Pioneer ACOs: Not Exactly a Success

This week several news outlets published stories about the great successes of the Pioneer Accountable Care Organization (ACO) demonstration project, a managed care approach explained in depth here, and the potential positive implications for Medicare.[1] While it is understandable that many are desperate to find any sign of success deriving from the health reform law, wishful thinking doesn’t actually make the Pioneer ACO program a success. The hype surrounding the $400 million savings is overblown, and the stability of the Pioneer model should be seriously questioned before more Medicare funds are committed to a relatively untested and largely unsuccessful program.

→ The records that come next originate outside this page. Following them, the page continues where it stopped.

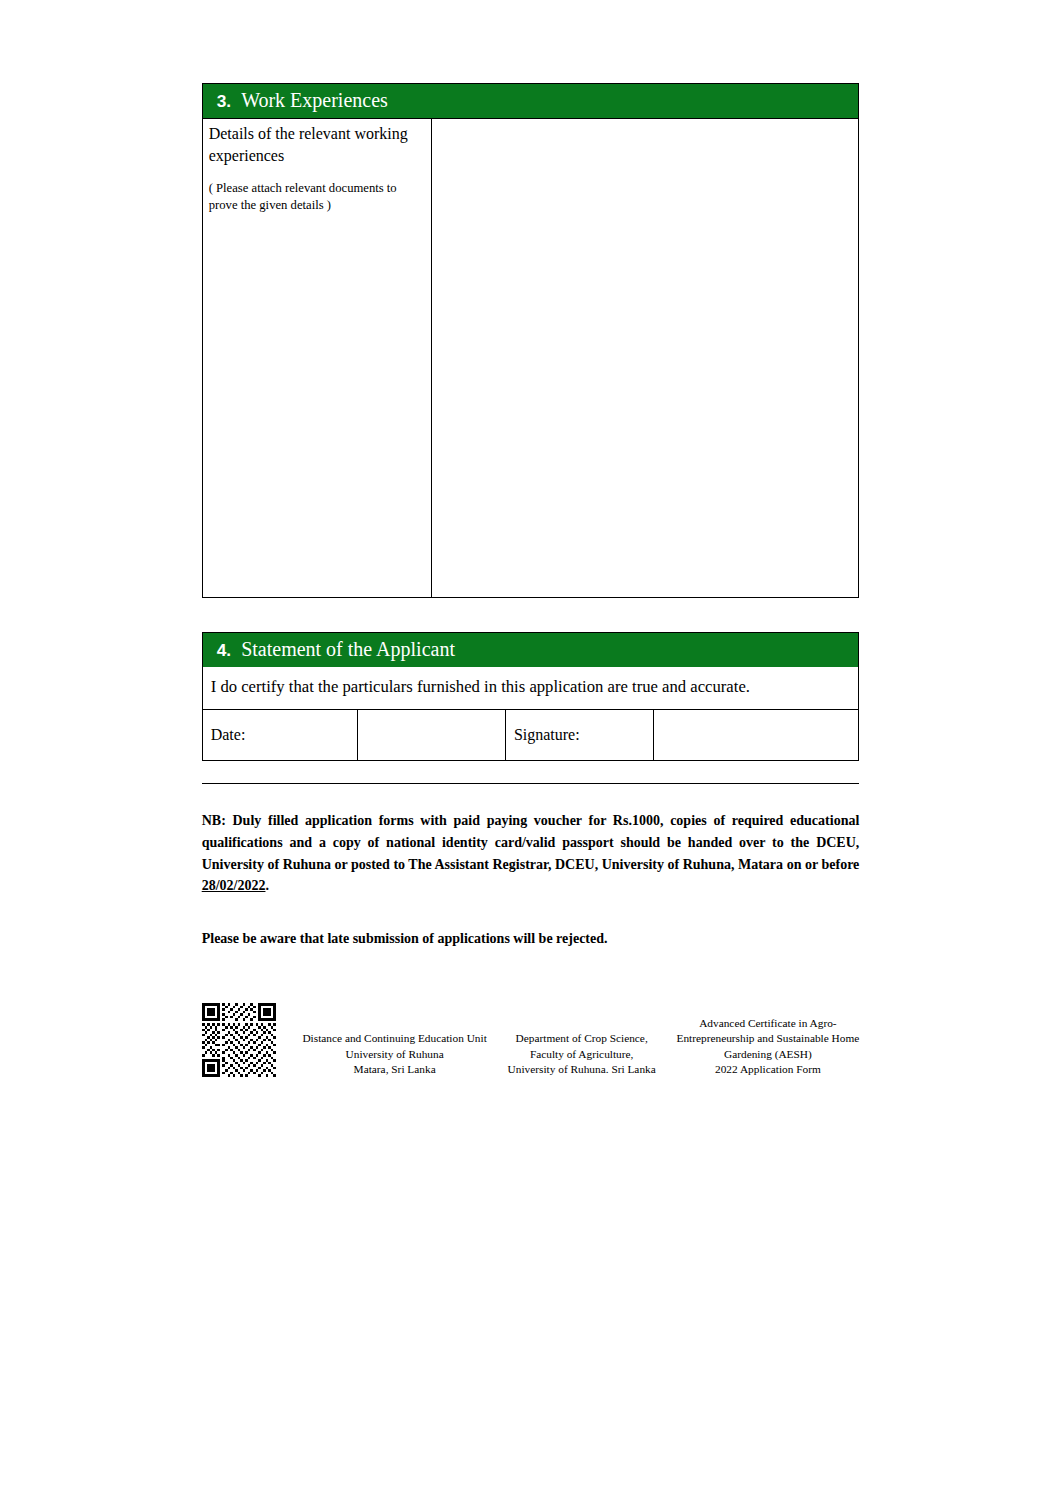3. Work Experiences
| Details of the relevant working experiences ( Please attach relevant documents to prove the given details ) | |
4. Statement of the Applicant
I do certify that the particulars furnished in this application are true and accurate.
| Date: | | Signature: | |
NB: Duly filled application forms with paid paying voucher for Rs.1000, copies of required educational qualifications and a copy of national identity card/valid passport should be handed over to the DCEU, University of Ruhuna or posted to The Assistant Registrar, DCEU, University of Ruhuna, Matara on or before 28/02/2022.
Please be aware that late submission of applications will be rejected.
Distance and Continuing Education Unit
University of Ruhuna
Matara, Sri Lanka
Department of Crop Science,
Faculty of Agriculture,
University of Ruhuna. Sri Lanka
Advanced Certificate in Agro-
Entrepreneurship and Sustainable Home
Gardening (AESH)
2022 Application Form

The headlines read that the ACO program has saved Medicare $400 million in just the first two years. As it turns out, $280 million of that was generated in the first program year before the quality improvement measure requirements went into effect.[2] During the first year, ACOs were considered successful providers of high quality care not if they actually provided high quality care, but merely if they reported the way in which they provided care. In the second year, they were required to demonstrate that they actually provided high-quality care, and with this requirement came a significant drop-off in savings to only $105 million.[3] This change is evidence that $105 million is probably more indicative of what average Medicare savings would be moving forward.

If the ACOs do continue to save Medicare up to $105 million a year, and savings do not continue to drop off as other Affordable Care Act (ACA) requirements for care providers come into effect, these savings are still a mere drop in the bucket of Medicare’s $492 billion annual budget.[4] That means the ACOs saved Medicare 0.0002 percent.

These small numbers would be more understandable if it were not for the fact that the original 32 Pioneer ACOs were hand-picked by the Centers for Medicare and Medicaid Services (CMS) specifically for their unique organizational structures that made them the best suited organizations in the country to form Medicare ACOs. Yet by the end of the second year of the program, more than half of these poster-children for ACOs have dropped out of the program (13) or deferred financial reconciliation until the end of the demonstration period (3).[5] Of the 16 ACOs still fully participating in the program, about one-third are losing money.

The Pioneer program has had some interesting results, and the demonstration project itself certainly has value. But these ACOs were supposed to be ringers, hand-picked because of their likelihood of success, and still the results of the first two years of the demonstration are unimpressive. The Medicare Shared Savings Program (MSSP), the younger sister program to the Pioneer demonstration, began with 114 diverse ACOs, and will be a much better indicator of whether the ACO model should be expanded to a larger portion of the Medicare program (spoiler alert: MSSP so far has also been rather a failure).

Department of Health and Human Services (HHS) Secretary Sylvia Burwell’s announcement[6] that the Pioneer program was successful and is therefore justification for expanding ACOs to 50 percent of the Medicare population in the next 3 years based on these results was dangerously premature. The leaders of HHS and CMS should instead make the most of the different demonstration projects and use them as tools to learn about the way in which ACOs function. These demo projects represent an opportunity to improve the program rather than a justification to expand a relatively untested ACO program with plenty of non-generalizable results and red flags.